Tatiana Pascal

Chisinau, Moldova

The toughest limit in my life was God.

The most difficult thing to understand is that there are fences around you, which limit your life. Some of us just blast off professionally holding their limits like holding a fence. I don’t know what about you… but I hate the limits. At a moment I realized that the toughest limit in my life was God.

In my family there were often discussions about God… sometimes too exaggerated. And this always made me angry. I was so angry that I couldn’t understand why God wants people to be limited in pleasures. At that moment, I was in general school when all the energy I had bedeviled me and I was feeling like my energy was placed in a box. In the Christianism’s box. Even so, each time when I was aware that a punishment was waiting for me home for the mischief that I had done, I was always making promises to God on my way home. My promises sounded like: “Lord, if you help me to get out of this situation I will serve you all my life”. This promise for me was like a sacrifice but a sacrifice, which God needed.

Usually I was feeling pangs of conscience because I couldn’t keep my promises. That’s why I was always thinking that I would certainly do it but later when I would be older so I could enjoy my life then.

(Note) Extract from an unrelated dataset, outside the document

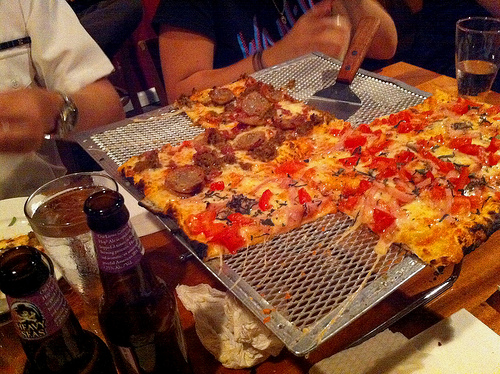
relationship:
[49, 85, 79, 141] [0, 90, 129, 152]
wrist watch on arm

I want you know that I was never thinking about God’s existence. Because it was obvious, that somebody created this world if you look around. It was something totally different to understand what this God was. The Bible was not the book that attracted me to read it. Therefore, I was waiting for my old age to discover God. 

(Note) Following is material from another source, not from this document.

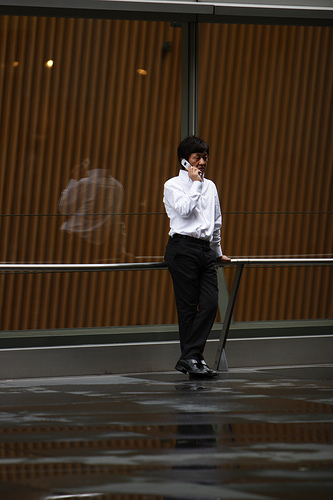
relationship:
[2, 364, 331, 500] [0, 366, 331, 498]
water on road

Just God has beautiful plans for us, people, comparing to our limited dreams. It happened that I met people in my life that it wasn’t a coincidence for sure. And these people were always telling me about God. Even if was used to go to the church when I was a little girl I couldn’t understand that joy that they had in their hearts when they were talking about God. Of course, I couldn’t understand that because I didn’t have that in my heart. 

The university years came very fast and I realized that I needed new friends. My older sisters were volunteering in a Christian organization when they were students. I really liked volunteering that’s why I decided to make new friends there but so that nobody knew that I had different values in my life. 

However, they captured me very fast with their energy, with their relationships and the most interesting thing... they weren’t limited. It seemed like something was wrong with them. During one break, I realized that I was complaining to one of those girls about God. I was hiding that dissatisfaction deep in my heart because I considered myself a Christian. Surprisingly, she started to talk with me about elementary things from Bible. She said that I could have a relationship with Jesus if I could acknowledge that I need Him, if I asked Him to forgive my sins and invite Him in my life like a Lord. She said that Jesus came so could have life in abundance. Actually, I knew all these things but when she told me those things, it was like her words were so strong. I started to cry involuntarily and I ran into a different room so nobody could see how weak I was. 

In that room was so quiet and I started to think about what I had just heard, about all the things I knew about Jesus… those things which I knew theoretically but I didn’t want them to touch my heart so they could not limit me doing what I wanted to do. But the life of that girl changed because I was believing and she was feeling so great. Next, I decided to read the New Testament and pray Jesus to forgive me for my thought and help me to accept Him in my life. Step by step, that empty place from my soul began to fill and I felt that emotion when God is your Savior and I was His. I was feeling that all my documents were in order.

At that moment I understood that those limits which I was so scared of, were actually God’s care for me. By time those limits lost their sense because now there is no place in my heart for them. My heart is full with Jesus. 

 

Hmmm... so strange. How much a sign of acceptance and faith can do!